Which coffee origin do I choose?
Okay so we get this question a lot, you want to grab a bag of coffee that fits your taste preference but you have no idea where to start. Someone actually told me the other day that they don’t like Arabica because it’s too acidic for them.
Honestly that’s an easy association to make as loads of specialty coffees are roasted fairly light, which emphasizes the fruity/acidic notes, but as a matter of fact, that’s not necessarily the trait of Arabica, it’s just how the roaster approached that specific bean.
Okay so here’s a quick guide of sourcing the perfect bean for you, keep in mind that there are millions of exceptions, but certain regions have certain characteristics mostly because of the varietal of coffee plant grown in the region as well as the popular processing method of that region (If you want to know more about Processing methods check out our post on that here)
This is my view and in some cases the general view on coffees that come from certain regions, also note that this is not the coffee bible just my experience as an avid coffee drinker and recently, also a coffee roaster, yay!
Central America has a crazy vast spectrum of flavors owed to the many micro-climates of the region. Personally I love most of the coffees coming out of central America.
Coffees from Guatemala, Honduras, Costa-Rica & Nicaragua are usually smooth, sweet, mild in acidity and almost always offers notes of chocolate, brown sugar and cacao.
If you like the taste of “nostalgia” coffee then you can’t go wrong with these, great for an everyday, morning coffee.
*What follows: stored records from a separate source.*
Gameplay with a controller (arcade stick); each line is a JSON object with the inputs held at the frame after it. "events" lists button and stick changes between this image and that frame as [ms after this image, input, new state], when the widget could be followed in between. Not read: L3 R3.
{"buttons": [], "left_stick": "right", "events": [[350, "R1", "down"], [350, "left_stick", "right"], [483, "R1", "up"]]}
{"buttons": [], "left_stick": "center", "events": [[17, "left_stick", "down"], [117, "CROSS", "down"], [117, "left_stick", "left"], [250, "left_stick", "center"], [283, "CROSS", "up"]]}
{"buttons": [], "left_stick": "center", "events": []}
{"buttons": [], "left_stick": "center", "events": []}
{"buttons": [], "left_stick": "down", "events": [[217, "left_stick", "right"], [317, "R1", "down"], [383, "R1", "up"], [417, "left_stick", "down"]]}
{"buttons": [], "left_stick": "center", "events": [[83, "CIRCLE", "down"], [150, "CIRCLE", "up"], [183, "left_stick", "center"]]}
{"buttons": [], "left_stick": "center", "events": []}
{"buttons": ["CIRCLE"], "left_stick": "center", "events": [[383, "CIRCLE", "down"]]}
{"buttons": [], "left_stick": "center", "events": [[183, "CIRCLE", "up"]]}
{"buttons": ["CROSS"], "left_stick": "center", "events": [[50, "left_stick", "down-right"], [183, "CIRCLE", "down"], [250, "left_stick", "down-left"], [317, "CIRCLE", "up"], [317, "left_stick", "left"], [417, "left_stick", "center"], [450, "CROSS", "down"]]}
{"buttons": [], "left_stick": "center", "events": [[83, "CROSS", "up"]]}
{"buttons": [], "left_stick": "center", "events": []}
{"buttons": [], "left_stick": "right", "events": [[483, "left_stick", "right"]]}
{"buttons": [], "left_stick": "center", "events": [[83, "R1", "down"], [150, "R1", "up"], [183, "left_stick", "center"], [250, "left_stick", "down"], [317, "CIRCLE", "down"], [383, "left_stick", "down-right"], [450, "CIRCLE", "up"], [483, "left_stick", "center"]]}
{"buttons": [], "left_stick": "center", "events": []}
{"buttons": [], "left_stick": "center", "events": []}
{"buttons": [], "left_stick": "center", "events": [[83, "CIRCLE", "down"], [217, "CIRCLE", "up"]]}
Really yummy with the Aeropress & nanopresso
Colombia coffees are very fruity and bright lots of tropical fruit and cherry notes. Most roasters opt for light roasts to bring out the sweet fruits and acidity, however Colombian beans do tend to offer some nuts, dried fruit and caramel notes to balance it out. Really delicious coffees, maybe enjoyed over an hourglass brewer on a hot summer’s day.
Brazilian coffees are what some roasters refer to as “work horse” coffees, they just pair well with almost all coffees, they are rich and sweet with deep chocolate, nut and spice notes. Roasters often use them in blends to lend a comforting base note to the overall flavor profile. Wonderful in the Aeropress , Nanopresso & Moka pot.
African coffee flavor profiles range from zesty lemons, florals and wine to dates, mango, pineapple and berries. I realise that lemon zest isn’t something normally associated with a good cup of coffee but these types of coffees will sometimes be used to add some juicy fruit notes to lighten up a blend and a little bit of acidity is also great to punch through the milk in cappuccinos for example.
Ethiopia, the birth place of coffee, not surprisingly offers some of the world’s best quality beans. Ethiopia has three main coffee growing regions, Harar, Yirgacheffe and Sidamo. These coffees mostly taste intensely fruity, juicy and bright with some florals over medium body and moderate to high acidity. Great for cold brews and pour-overs!
Rwanda – One note that always comes to mind is dates. Rwandan coffee is always rich and syrup like with dates & honey shining through in almost every cup I’ve ever tasted.
Roasted light, can bring out some lemony/ citrus notes while roasted medium can really bring out some rich, complex caramel and toffee flavors. YUM! Ive made some super delicious Rwandans with the Aeropress and its popular in Espresso
Ugandan coffees mostly strike me as super earthy and spicy while Tanzania offers some really juicy, nutty, medium bodied coffees with cacao and brown sugar.
Kenya is mostly prized for its bright and big acidic coffees; they have lots of fruit and some savory nuances. Great for pour-overs and the siphon brewing method.
Wild, earthy, savory and spicy comes to mind when I think of this region.
Coffees from Flores, India, Sumatra and Java are all bold with a lot of body, they have quite unusual flavors but mostly tends to be quite savory and spicy.